On the Road: A Literary Survey

The second season of the Hugo House Literary Series kicks off with authors Aimee Bender, Marie Howe and Matt Ruff and musician Laurie Katherine Carlsson, offering new writing and music on the theme of “Road Trip.” We e-mailed for a preview of where three of the participants might be headed.

What’s your best road trip?
Laurie Katherine Carlsson: A boyfriend and I busted onto the road with a sign in the window that said “Colorado or Butts.” We ended up only spending one night there, but every turn we took that trip seemed to be exactly the right one.

Matt Ruff: In 1991, I was on a book tour in Germany. One of my readings was in a town on the coast of the Baltic Sea. They sent me up there from Berlin in a car with a U.S. Marine and a woman from the State Department. Naturally, we got lost.

If your life is a road trip, what’s the starting place?

MR: New York City. In a car packed with relatives from various countries having an argument about theology.

Aimee Bender: San Francisco.

LKC: Lost. In my early twenties, I just couldn’t get anywhere. 

What’s the greatest road trip story ever told?

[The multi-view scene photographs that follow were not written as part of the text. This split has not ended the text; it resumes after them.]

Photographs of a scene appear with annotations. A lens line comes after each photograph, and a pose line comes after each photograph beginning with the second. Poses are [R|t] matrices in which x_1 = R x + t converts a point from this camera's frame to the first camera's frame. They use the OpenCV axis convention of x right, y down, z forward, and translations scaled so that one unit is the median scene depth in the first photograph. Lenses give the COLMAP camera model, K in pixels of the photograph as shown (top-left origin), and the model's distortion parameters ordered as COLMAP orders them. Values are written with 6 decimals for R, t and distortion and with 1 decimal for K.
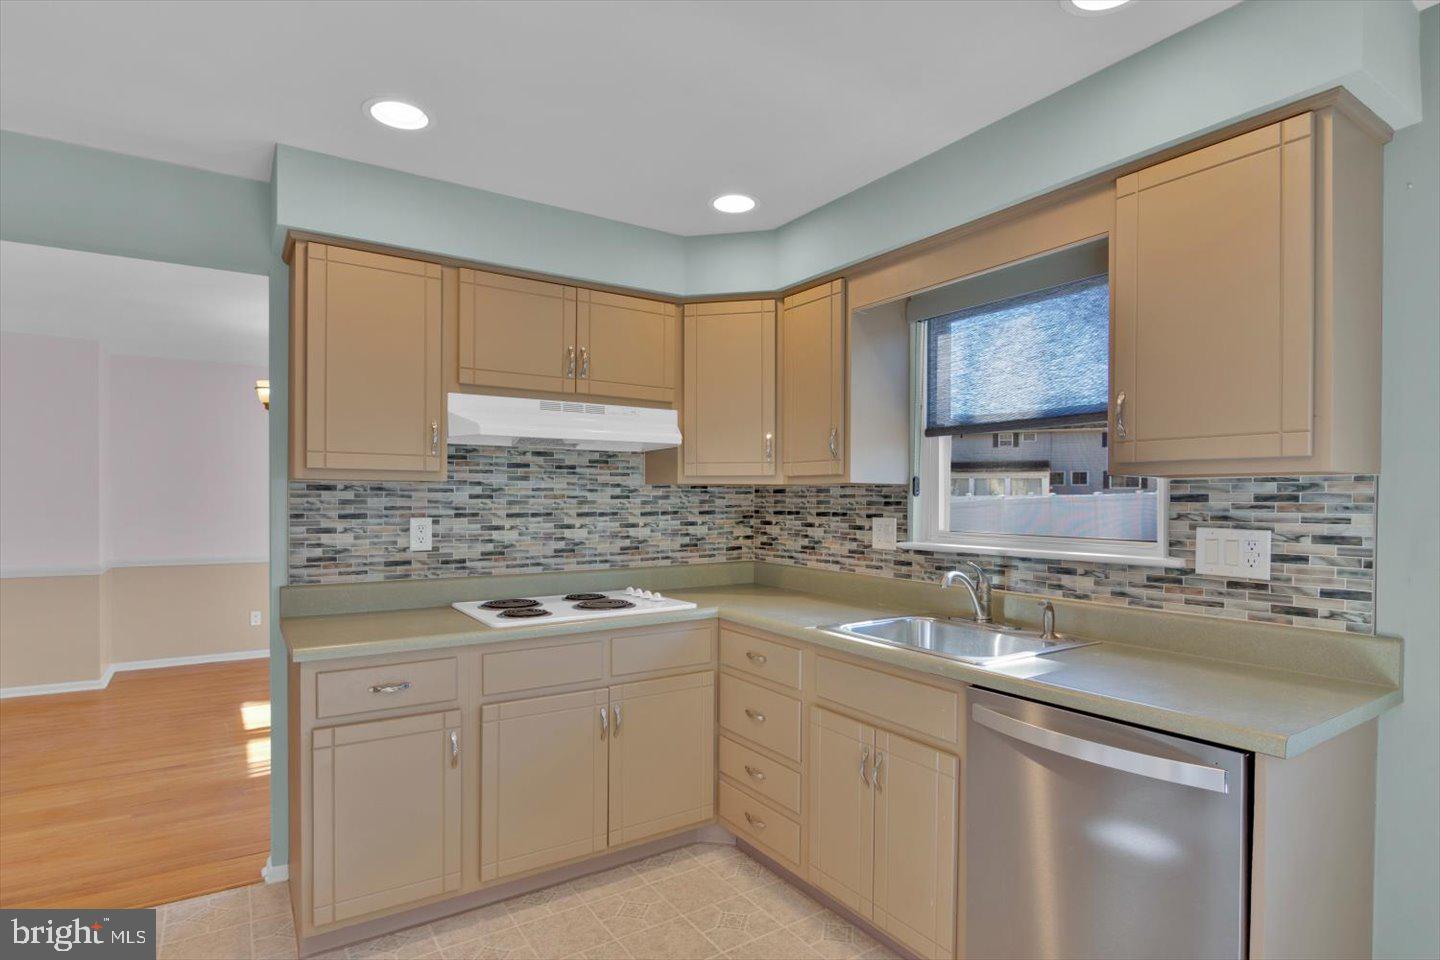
lens RADIAL K [[735.3, 0, 709.5], [0, 735.3, 506.0], [0, 0, 1]] dist [-0.009380, -0.006029]
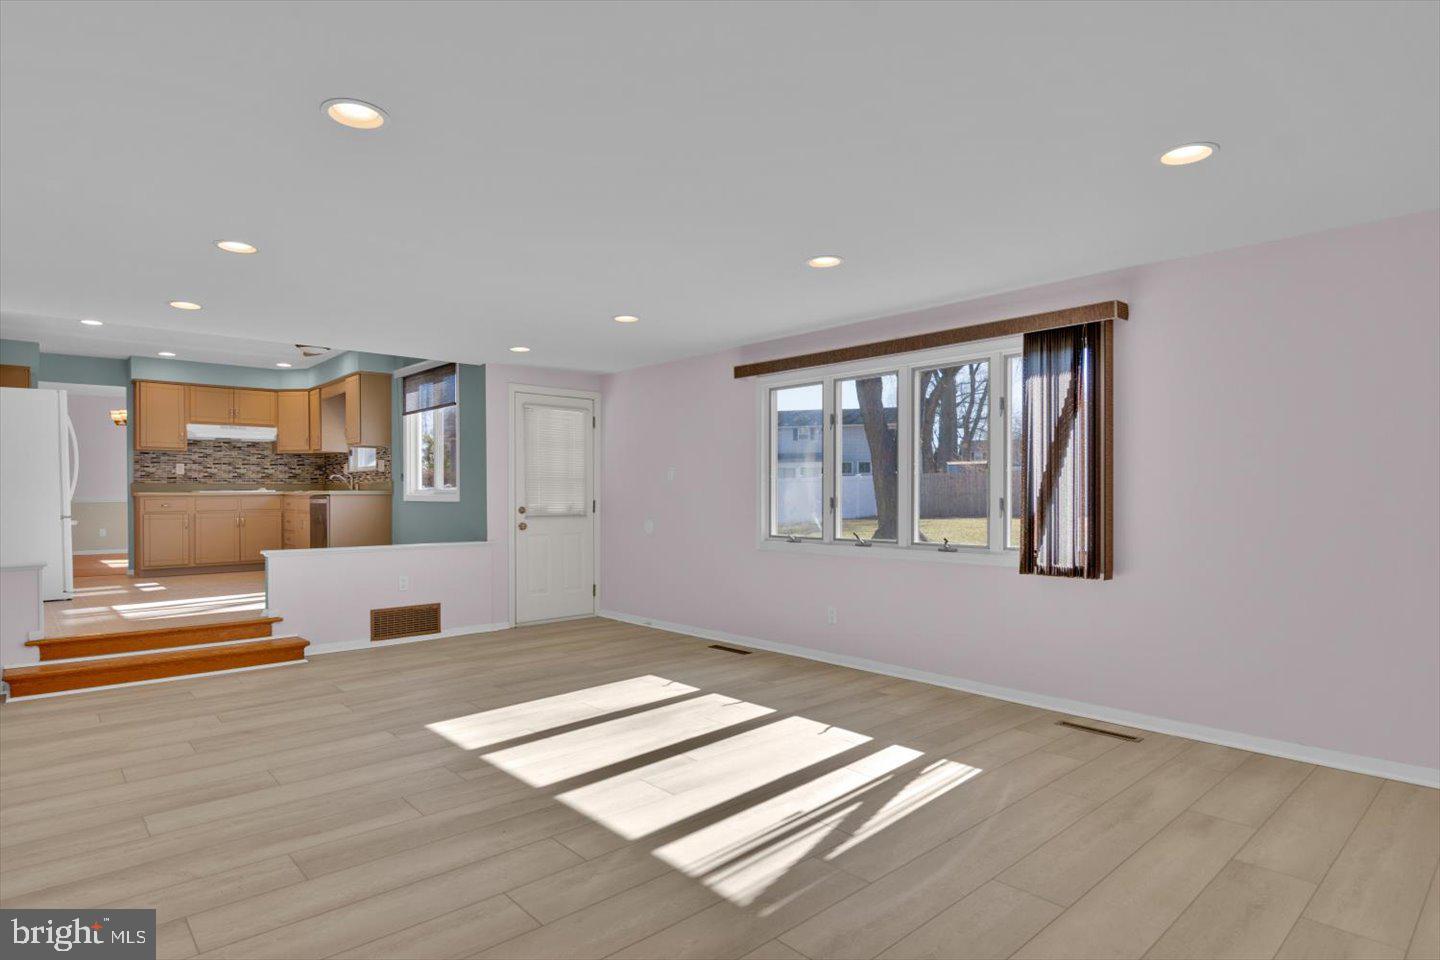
lens RADIAL K [[735.3, 0, 688.4], [0, 735.3, 500.2], [0, 0, 1]] dist [-0.009380, -0.006029]
pose [[0.988187, -0.010269, 0.152906, 1.262652], [0.009898, 0.999946, 0.003186, 0.184400], [-0.152930, -0.001635, 0.988236, -2.391973]]
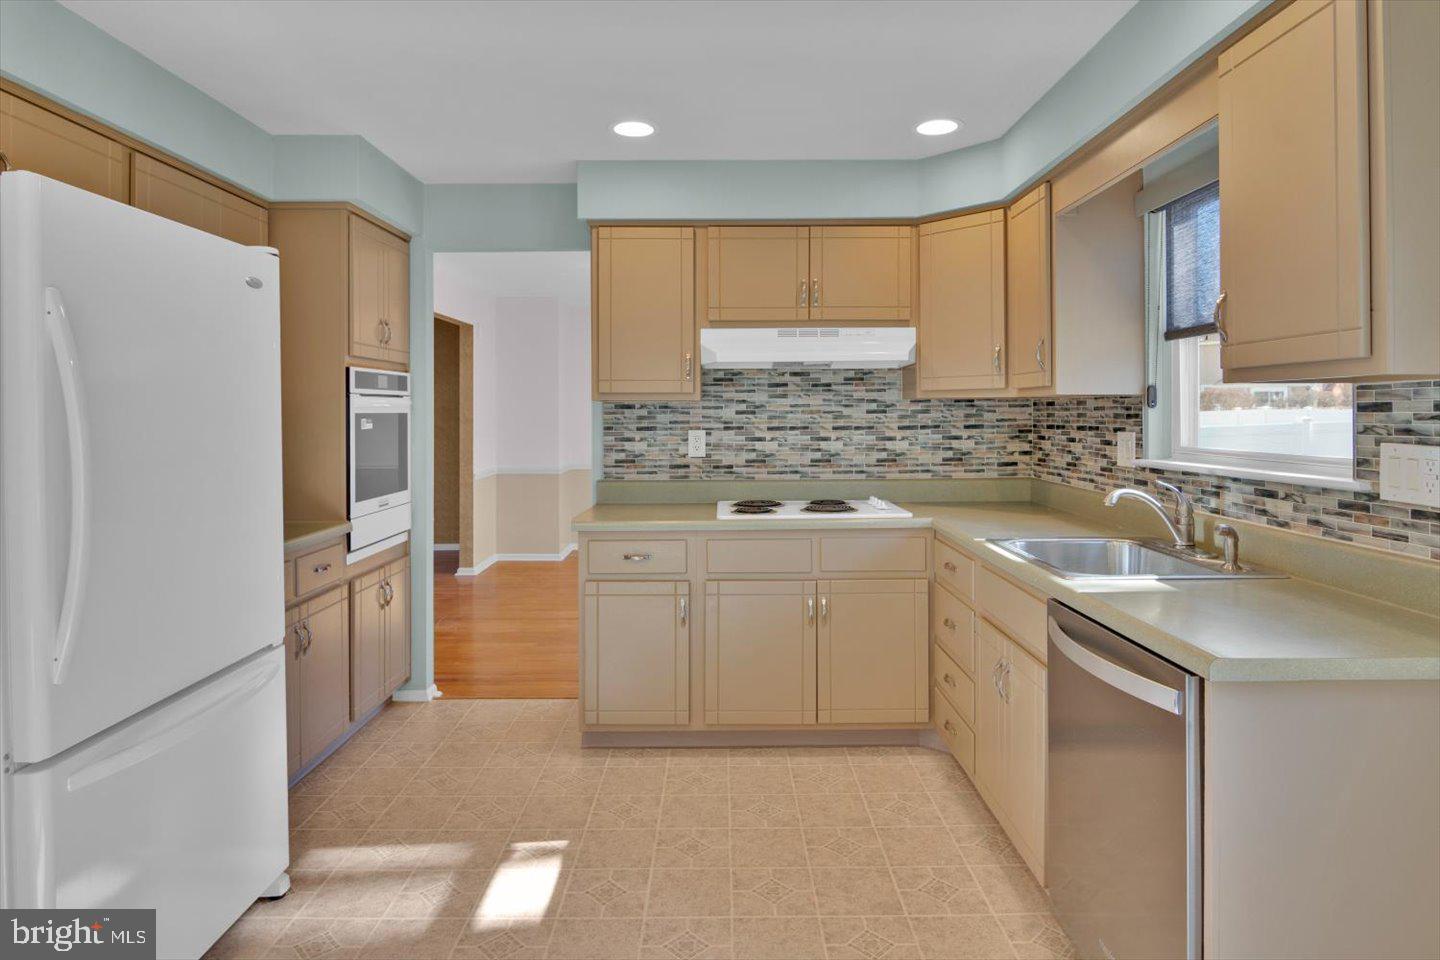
lens RADIAL K [[811.3, 0, 725.9], [0, 811.3, 413.6], [0, 0, 1]] dist [-0.003585, -0.002842]
pose [[0.836669, -0.008022, -0.547650, 0.399261], [0.002229, 0.999934, -0.011241, 0.003834], [0.547704, 0.008184, 0.836632, -0.111692]]
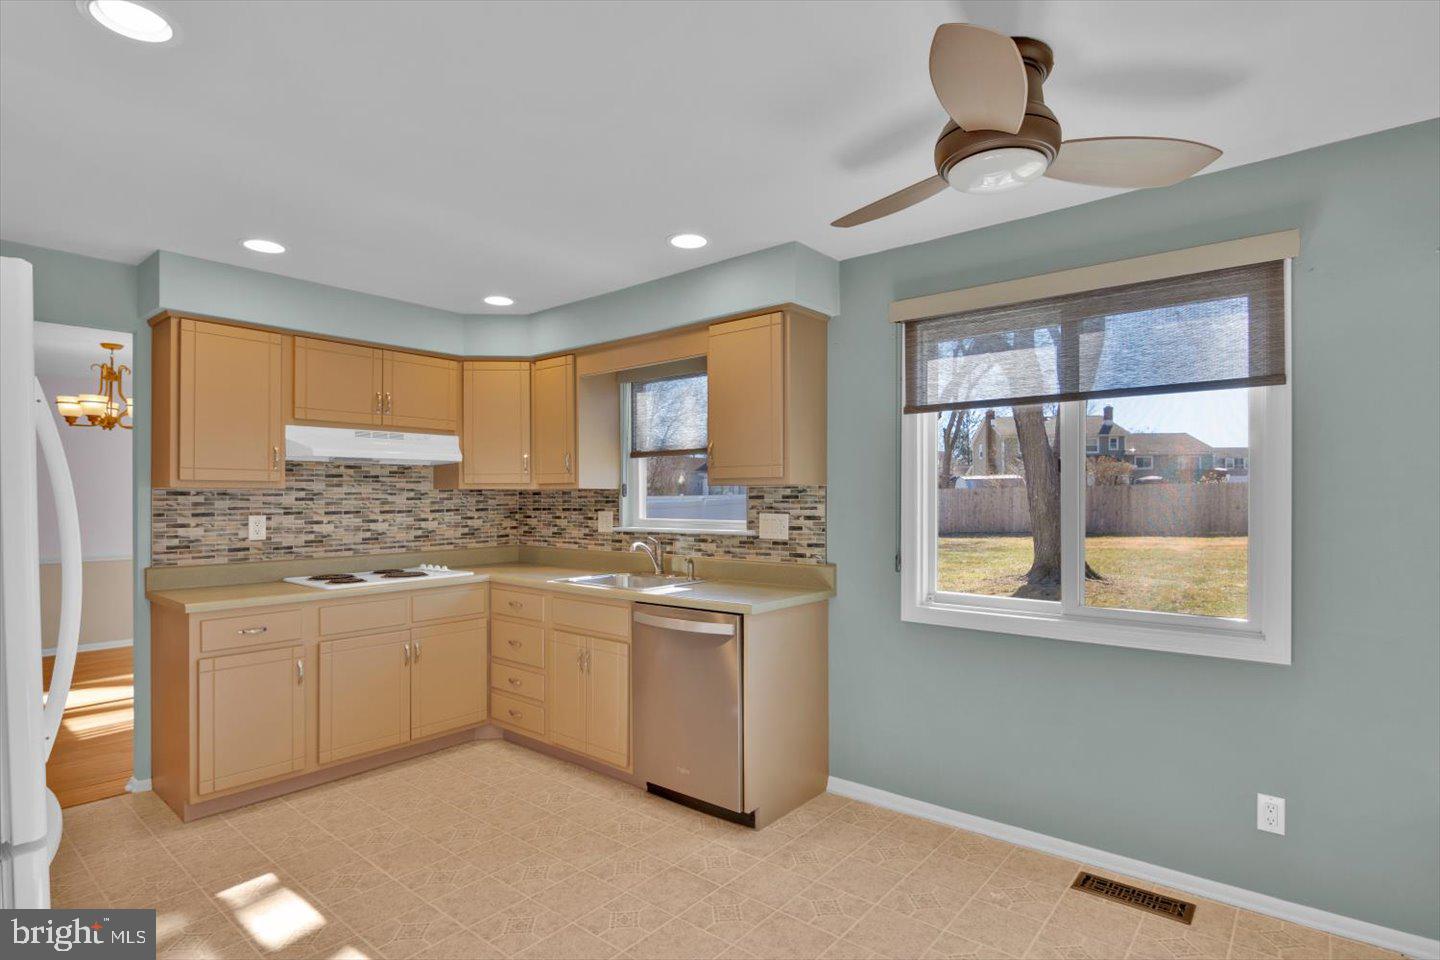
lens RADIAL K [[735.3, 0, 717.7], [0, 735.3, 494.8], [0, 0, 1]] dist [-0.009380, -0.006029]
pose [[0.955047, -0.006043, 0.296393, 0.013436], [0.010381, 0.999861, -0.013065, 0.004577], [-0.296273, 0.015555, 0.954977, -0.533535]]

AB: The idea of the road trip opens up a lot for me if it doesn’t have to be in a car. Sebald’s Rings of Saturn comes to mind: a man walks through England, thinking. The true road is following a map of his thoughts.

MR: Tolkien’s Lord of the Rings.

LKC: The collected works of Jack Kerouac. I left his dark, lonely tales feeling uplifted and excited about life.

Can our own road trips ever be as good as those in novels?

MR: It helps if you can arrange to be mauled by grizzly bears or have bandits shoot flaming arrows at you. The real key to having a Kerouac experience is not duplicating what he did, but duplicating how he saw.